LUXEMBURG
CHRISTIAN SPIELMANN

Eine weitere Comic-Figur kommt ins Kino: „Wonder Woman“

Die erste Comic-Superheldin Wonder Woman wurde 1941 von William Moulton Marston, der unter dem Pseudonym Charles Moulton schrieb, erfunden, zusammen mit dem Zeichner Harry G. Peter. Ihr erstes Abenteuer erlebte Diana, Prinzessin von Themyscira und Tochter von Hippolyta, im „AllStar Comic 8“ im Oktober 1941. Die Figur der Superheldin wurde unter anderem vom Fernsehen aufgegriffen, und 1975 spielte Lynda Carter Prinzessin Diana in einer TV-Serie. Die israelische Schauspielerin Gal Gadot wurde als Gisele in den Teilen 4 bis 7 von „Fast & Furious“ bekannt, und hatte letztes Jahr bereits einen kurzen Auftritt als Wonder Woman in „Batman V Superman: Dawn of Justice“. Regisseurin Patty Jenkins drehte 2003 „Monster“, für den Charlize Theron mit einem Oscar ausgezeichnet wurde. Nun saß sie auf dem Regiestuhl für die 149 Millionen Dollar teure Produktion von „Wonder Woman“.

Vom Paradies an die Front

Der Anfang des Films beschreibt die Idylle des Inselparadieses Themyscira, in dem die Amazonen leben, das von Göttervater Zeus erschaffen wurde. Diana ist die Tochter von Königin Hippolyta (Connie Nielsen). Sie wird von ihrer Tante Antiope (Robin Wright) zur Kriegerin ausgebildet. Eines schönen Tages fällt ein Flugzeug vom Himmel, und Diana rettet den Piloten, den englischen Spion Steve Trevor (Chris Pine). Jenseits des Schleiers um die Insel tobt der Erste Weltkrieg, und Diana glaubt, dass der Kriegsgott Ares daran schuld ist. Sie folgt Steve nach London, wo sie sich immer sicherer wird, dass Ares die Gestalt vom deutschen General Ludendorff (Danny Huston) angenommen hat.
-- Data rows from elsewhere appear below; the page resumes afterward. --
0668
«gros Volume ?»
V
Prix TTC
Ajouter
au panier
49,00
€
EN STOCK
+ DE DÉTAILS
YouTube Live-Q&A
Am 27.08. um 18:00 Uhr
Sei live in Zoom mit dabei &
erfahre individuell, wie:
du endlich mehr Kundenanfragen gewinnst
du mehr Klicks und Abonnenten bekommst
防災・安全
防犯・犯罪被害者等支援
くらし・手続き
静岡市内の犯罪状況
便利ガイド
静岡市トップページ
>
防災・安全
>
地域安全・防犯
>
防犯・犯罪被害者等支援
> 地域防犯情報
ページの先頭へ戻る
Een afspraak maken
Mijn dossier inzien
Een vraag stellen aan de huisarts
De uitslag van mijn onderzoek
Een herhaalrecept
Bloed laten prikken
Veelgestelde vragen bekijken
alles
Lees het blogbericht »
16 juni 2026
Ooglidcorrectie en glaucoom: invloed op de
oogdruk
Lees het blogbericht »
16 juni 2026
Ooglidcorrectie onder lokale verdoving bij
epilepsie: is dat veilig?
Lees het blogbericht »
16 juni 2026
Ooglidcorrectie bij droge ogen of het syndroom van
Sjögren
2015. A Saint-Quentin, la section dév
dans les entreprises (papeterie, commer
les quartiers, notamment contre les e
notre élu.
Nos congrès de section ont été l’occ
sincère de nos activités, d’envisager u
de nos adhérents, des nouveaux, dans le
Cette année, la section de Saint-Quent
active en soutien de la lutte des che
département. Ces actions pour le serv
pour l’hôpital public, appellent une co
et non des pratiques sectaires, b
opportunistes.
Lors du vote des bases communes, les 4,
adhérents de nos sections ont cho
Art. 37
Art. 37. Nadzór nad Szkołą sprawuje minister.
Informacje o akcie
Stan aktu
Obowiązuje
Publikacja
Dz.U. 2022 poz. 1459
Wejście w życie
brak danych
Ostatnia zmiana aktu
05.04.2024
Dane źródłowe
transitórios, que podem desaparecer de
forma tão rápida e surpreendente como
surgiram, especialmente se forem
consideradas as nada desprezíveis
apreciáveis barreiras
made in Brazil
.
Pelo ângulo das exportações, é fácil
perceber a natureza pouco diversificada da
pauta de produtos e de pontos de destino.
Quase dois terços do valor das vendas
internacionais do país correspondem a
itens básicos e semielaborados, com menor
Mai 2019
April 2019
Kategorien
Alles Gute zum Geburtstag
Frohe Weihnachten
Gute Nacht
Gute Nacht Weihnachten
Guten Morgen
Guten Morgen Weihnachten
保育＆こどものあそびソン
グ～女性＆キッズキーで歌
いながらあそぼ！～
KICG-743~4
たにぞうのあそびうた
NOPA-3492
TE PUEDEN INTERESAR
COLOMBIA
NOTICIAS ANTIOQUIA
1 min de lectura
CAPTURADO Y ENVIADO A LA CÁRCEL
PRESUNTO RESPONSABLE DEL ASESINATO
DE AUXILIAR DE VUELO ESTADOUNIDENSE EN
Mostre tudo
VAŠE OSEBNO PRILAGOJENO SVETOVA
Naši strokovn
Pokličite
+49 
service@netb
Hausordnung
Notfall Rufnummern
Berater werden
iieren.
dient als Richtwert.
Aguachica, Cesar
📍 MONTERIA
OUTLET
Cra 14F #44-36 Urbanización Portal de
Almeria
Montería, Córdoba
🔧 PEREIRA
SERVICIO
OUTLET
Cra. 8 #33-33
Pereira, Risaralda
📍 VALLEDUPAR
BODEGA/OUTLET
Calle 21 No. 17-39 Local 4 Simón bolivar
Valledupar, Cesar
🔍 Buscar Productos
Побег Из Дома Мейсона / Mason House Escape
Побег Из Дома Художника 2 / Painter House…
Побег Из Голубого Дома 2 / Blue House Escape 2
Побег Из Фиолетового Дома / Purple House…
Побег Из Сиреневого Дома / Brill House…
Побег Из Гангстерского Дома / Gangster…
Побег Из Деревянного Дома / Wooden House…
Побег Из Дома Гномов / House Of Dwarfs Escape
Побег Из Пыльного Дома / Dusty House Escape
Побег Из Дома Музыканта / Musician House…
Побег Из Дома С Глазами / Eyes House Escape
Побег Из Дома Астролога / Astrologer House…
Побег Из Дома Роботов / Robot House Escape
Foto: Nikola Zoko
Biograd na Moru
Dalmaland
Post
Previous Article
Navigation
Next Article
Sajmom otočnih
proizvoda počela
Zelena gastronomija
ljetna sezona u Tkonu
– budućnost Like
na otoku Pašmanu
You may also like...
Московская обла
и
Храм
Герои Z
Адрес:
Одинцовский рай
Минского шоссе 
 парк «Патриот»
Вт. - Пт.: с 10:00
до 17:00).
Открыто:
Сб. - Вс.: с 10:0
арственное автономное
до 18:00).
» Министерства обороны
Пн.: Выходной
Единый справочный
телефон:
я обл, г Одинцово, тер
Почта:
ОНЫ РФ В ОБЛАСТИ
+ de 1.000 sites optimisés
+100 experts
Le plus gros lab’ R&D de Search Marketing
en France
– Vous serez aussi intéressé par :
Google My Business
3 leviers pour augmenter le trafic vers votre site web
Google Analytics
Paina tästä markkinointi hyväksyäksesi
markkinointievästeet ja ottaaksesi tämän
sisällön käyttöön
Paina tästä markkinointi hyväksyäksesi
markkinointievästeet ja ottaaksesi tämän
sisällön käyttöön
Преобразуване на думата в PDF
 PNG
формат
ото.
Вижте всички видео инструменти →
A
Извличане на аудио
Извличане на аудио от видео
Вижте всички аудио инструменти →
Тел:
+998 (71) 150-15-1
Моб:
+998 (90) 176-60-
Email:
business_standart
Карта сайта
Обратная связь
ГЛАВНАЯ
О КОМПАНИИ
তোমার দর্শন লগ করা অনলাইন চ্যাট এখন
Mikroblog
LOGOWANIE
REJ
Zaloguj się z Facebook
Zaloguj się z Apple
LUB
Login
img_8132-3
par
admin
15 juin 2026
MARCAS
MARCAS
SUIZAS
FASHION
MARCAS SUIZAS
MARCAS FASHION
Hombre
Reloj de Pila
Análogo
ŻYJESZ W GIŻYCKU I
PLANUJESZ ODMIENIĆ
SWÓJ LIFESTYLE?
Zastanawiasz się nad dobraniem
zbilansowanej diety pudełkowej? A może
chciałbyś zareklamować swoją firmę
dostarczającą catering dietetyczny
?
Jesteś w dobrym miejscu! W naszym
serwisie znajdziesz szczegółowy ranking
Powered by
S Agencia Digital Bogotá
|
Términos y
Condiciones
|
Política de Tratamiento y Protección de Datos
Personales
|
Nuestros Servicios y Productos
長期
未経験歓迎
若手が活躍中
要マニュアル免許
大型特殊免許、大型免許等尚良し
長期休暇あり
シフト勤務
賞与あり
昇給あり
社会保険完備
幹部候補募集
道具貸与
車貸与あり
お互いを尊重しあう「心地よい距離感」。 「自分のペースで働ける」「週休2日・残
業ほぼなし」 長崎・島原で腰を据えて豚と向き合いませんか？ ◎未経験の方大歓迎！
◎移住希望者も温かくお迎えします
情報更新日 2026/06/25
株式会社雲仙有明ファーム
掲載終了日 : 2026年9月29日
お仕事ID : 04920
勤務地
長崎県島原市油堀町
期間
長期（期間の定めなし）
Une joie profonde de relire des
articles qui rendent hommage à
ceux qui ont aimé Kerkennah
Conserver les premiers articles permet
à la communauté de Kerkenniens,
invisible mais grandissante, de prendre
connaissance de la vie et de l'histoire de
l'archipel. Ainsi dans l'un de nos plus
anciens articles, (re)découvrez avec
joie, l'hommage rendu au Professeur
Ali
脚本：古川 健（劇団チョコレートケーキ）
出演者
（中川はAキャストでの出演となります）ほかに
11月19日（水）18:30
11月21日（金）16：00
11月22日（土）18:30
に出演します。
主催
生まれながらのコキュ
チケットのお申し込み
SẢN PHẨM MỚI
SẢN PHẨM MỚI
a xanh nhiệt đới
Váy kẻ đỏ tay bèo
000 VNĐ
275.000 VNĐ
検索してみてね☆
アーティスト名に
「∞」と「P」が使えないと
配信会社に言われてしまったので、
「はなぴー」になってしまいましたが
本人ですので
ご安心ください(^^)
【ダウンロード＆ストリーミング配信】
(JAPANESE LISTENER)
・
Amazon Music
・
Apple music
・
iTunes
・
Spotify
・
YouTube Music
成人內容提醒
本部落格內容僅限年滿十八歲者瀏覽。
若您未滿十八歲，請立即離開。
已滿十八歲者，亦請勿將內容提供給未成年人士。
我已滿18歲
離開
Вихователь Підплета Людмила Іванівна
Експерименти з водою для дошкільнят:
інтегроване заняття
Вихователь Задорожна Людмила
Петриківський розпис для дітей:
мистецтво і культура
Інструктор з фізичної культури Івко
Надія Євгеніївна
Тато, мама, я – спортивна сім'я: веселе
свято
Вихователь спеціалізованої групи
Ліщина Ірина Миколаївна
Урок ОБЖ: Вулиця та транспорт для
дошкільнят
Zusammen mit der im Gesicht entstellten Chemikerin Maru (Elena Anaya) plant dieser, ein neues Giftgas auf der Front abzuwerfen, was den Sieg für Deutschland bedeuten würde. Steve, seine Kumpels Sameer (Saïd Taghmaoui) und Charlie (Ewen Bremner), zu denen später noch der Indianer Chief (Eugene Brave Rock) stößt, und Diana, die sich als Steves Sekretärin ausgibt, nehmen die Spur des Generals an der Front in Belgien auf, obwohl das den britischen Führern, unter anderem Sir Patrick (David Thewlis), nicht gefällt.

Glaube an die Liebe

Interessant ist hier die Atmosphäre des Ersten Weltkriegs, in welche die naive Diana hinein gerät. Sie betritt wie ein Alien neuen Boden. Ihre Gutgläubigkeit ist gepaart mit dem Hass über Ares. Doch die Menschen sind nicht einfach gut oder schlecht. So muss die Frau mit den Superkräften die Menschen erst kennenlernen. Der erstbeste ist Steve, der sie besonders mag, und das Gefühl von Liebe in ihr erweckt.

Nicht so gut sind wieder die unmöglichen Situationen, in welche die Heldin gerät. Sind ihre Kräfte am Anfang noch einigermaßen bodenständig, so arten sie am Schluss wiederum ins Unmögliche aus. Ja, und der Film ist voller Fehler (engl.: Goofs), die irgendwie beweisen, dass nicht viel Wert auf Details gelegt wurde. Wo verschwindet das Kriegsschiff, das den Boten folgt, die am Strand von Themyscira landen? Und wie kommen Steve und Diana urplötzlich nach London, liegt die Insel doch sicher in griechischen Gefilden? Und dann verschwinden Dianas Armbänder und tauchen wieder auf. Dieselbe Bemerkung gilt für ihr Schwert und Schild. Doch diese Fehler werden die wenigsten hinter ihren Popcorn-Tüten bemerken.